DHCP is a way used by computers and networks to assign addresses to computers and other devices to identify them on networks including the Internet.
If you were to go in Network Connection on your computer you would see you can either assign an IP address (numbers that look like 192.168.3.13) or you can have it get the address automatically. If you choose automatic, then the computer uses DHCP to ask a server (a bigger centralized computer) for an address to use. By using DHCP or automatically getting addresses it is easier to make sure addresses are not duplicated and correct addresses for that network are used.

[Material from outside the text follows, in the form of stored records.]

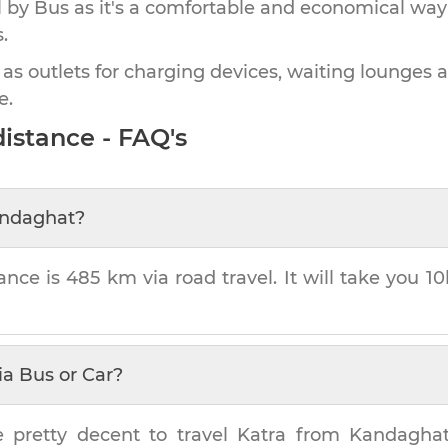
by Bus as it's a comfortable and economical way
.
 as outlets for charging devices, waiting lounges 
e.
istance - FAQ's
ndaghat
?
ance is
485 km
via road travel. It will take you
10
ia Bus or Car?
e pretty decent to travel
Katra
from
Kandagha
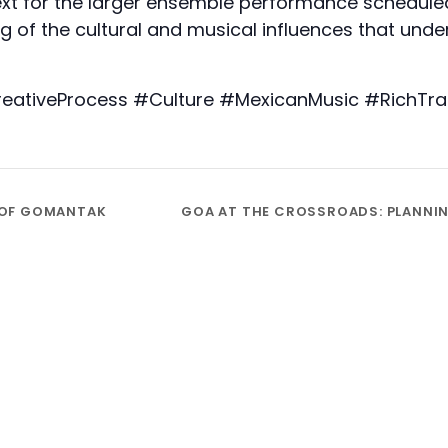
ext for the larger ensemble performance scheduled
 of the cultural and musical influences that unde
iveProcess #Culture #MexicanMusic #RichTrad
 OF GOMANTAK
GOA AT THE CROSSROADS: PLANNING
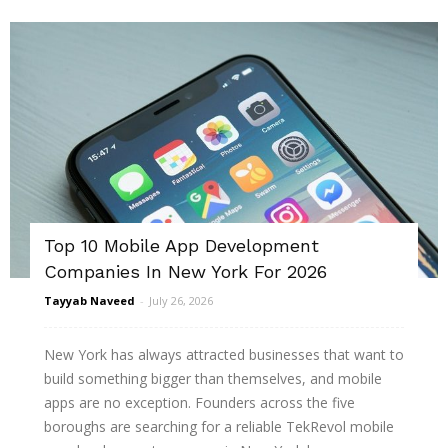
Top 10 Mobile App Development
Companies In New York For 2026
Tayyab Naveed
-
July 26, 2026
New York has always attracted businesses that want to
build something bigger than themselves, and mobile
apps are no exception. Founders across the five
boroughs are searching for a reliable TekRevol mobile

DHCP is an acronym for Dynamic Host Configuration Protocol and is used to configure all the information needed to set a computer up on a network. Protocols are just sets of rules the machines use to transfer information and to communicate.
DHCP can be used to set up IP addressing using IP (Internet Protocol) v4 or v6. IPv6 addresses are starting to be used more and are usually expressed in hexadecimal as a 32 character address. Since it uses hexadecimal the addresses can contain numbers and the letters A through F. IPv4 addresses which we have used since before the World Wide Web was created in 1993 are 4 sets of decimal numbers separated by periods and each of the four numbers can range from 0 to 255.
Network administrators maintain the DHCP servers and set the rules on them on what addresses are issued and for how long.